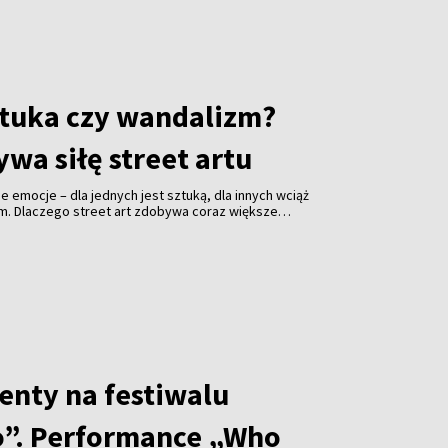
ro. Odsłonięcie inicjatorzy planują w listopadzie.
 wywiad z Alicją Klimaszewską, współzałożycielką i
cznego Komitetu Opieki nad Starą Rossą.
sztuka czy wandalizm?
wa siłę street artu
jne emocje – dla jednych jest sztuką, dla innych wciąż
em. Dlaczego street art zdobywa coraz większe
i jakie znaczenie ma festiwal „Meeting of Styles” dla
enty na festiwalu
”. Performance „Who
------------
### Exercise instructions
Go through the data above and copy each line that holds the word "street".

### Result of the task
wa siłę street artu
em. Dlaczego street art zdobywa coraz większe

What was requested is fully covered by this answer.